Journal Club, November 7: Aroof Aimen, Guest

For the November 7th IDiA/INVent Journal Club meeting, the IDiA lab is inviting prospective postdoc Aroof Aimen, a PhD Student at the Indian Institute of Technology, Ropar, India to present on some of her work.

Title: Improvising the generalizability of meta-learning approaches for few-shot learning. 

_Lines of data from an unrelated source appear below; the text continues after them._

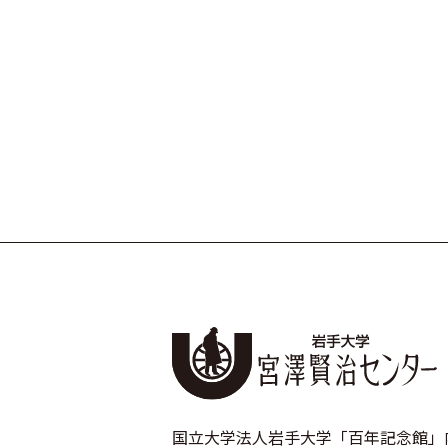
国立大学法人岩手大学「百年記念館」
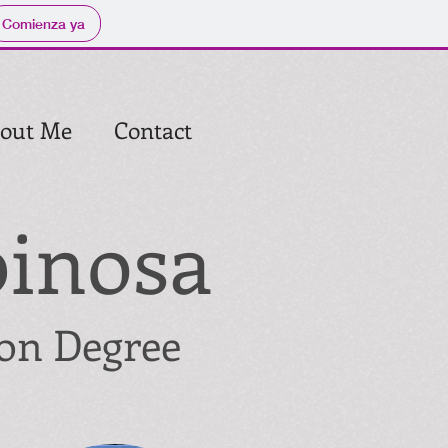
Comienza ya
out Me
Contact
pinosa
on Degree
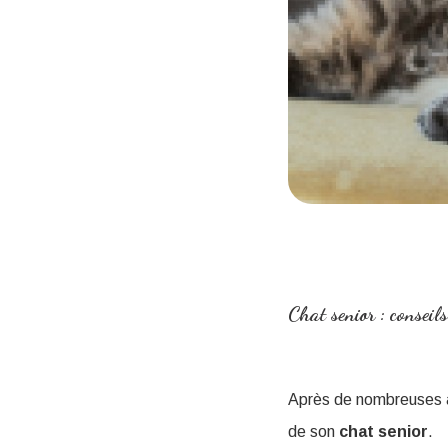
Chat senior : conseil
Après de nombreuses an
de son
chat
senior
.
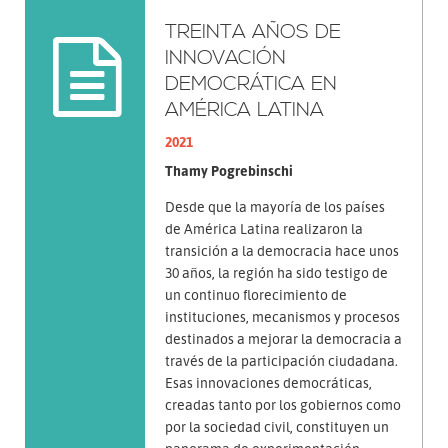
TREINTA AÑOS DE
INNOVACIÓN
DEMOCRÁTICA EN
AMÉRICA LATINA
2021
Thamy Pogrebinschi
Desde que la mayoría de los países
de América Latina realizaron la
transición a la democracia hace unos
30 años, la región ha sido testigo de
un continuo florecimiento de
instituciones, mecanismos y procesos
destinados a mejorar la democracia a
través de la participación ciudadana.
Esas innovaciones democráticas,
creadas tanto por los gobiernos como
por la sociedad civil, constituyen un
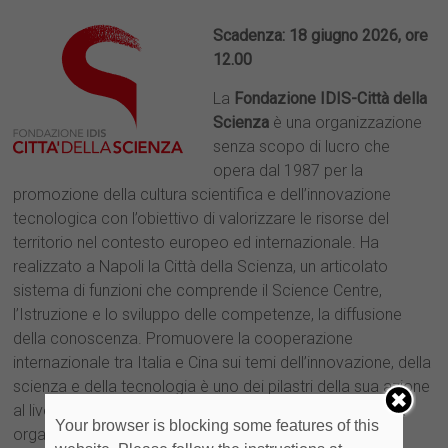
Scadenza: 18 giugno 2026, ore
12.00
La
Fondazione IDIS-Città della
Scienza
è una organizzazione
senza scopo di lucro che
opera dal 1987 per la
promozione della cultura scientifica e dell’innovazione
tecnologica con l’obiettivo di valorizzare le risorse del
territorio nel contesto europeo ed internazionale. Ha
realizzato a Napoli la Città della Scienza, un articolato
sistema di funzioni che comprende il Science Centre,
l’Istruzione e lo sviluppo delle competenze, la diffusione
della conoscenza. Promuovere la cooperazione
internazionale tra Italia e Cina sui temi dell’innovazione, della
scienza e della tecnologia è uno dei pilastri della sua azione
al livello internazionale. In particolare, Città della Scienza
Your browser is blocking some features of this
organizza per conto del
Ministero dell’Università e della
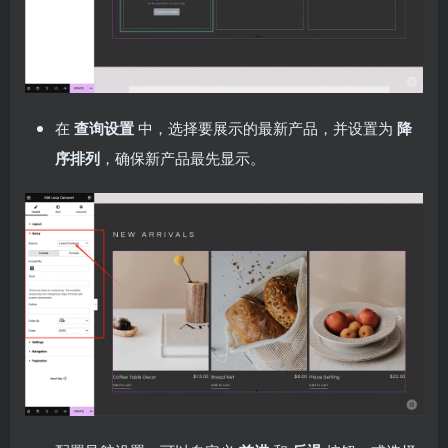
在
查询设置
中，选择要展示的最新产品，并设置为
降
序排列
，确保新产品最先显示。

Abstract: Deep learning models are powerful in extracting insights from data but demand abundant labeled examples, which can be limiting in real-world situations. To overcome this challenge, few-shot learning, a specialized field in machine learning, equips models trained on minimal data using a meta-learning technique. Meta-learning arranges training data into smaller tasks, enabling models to leverage past experiences when encountering new tasks similar to human learning. This talk will discuss assumptions concerning task distribution and label space and proposed solutions to enhance the resilience of meta-learning methods against distribution and label shifts.

 

Bio: Aroof Aimen is a Ph.D. student at the Indian Institute of Technology, Ropar, specializing in machine learning in the Computer Science and Engineering department. She has published her research work in top-tier machine learning conferences and journals like ECML, ICML, and Transactions in AI. During her Ph.D., Aimen completed a one-year research internship at Wadhwani AI, focusing on developing machine learning models to detect diseases from chest X-rays, particularly with limited data.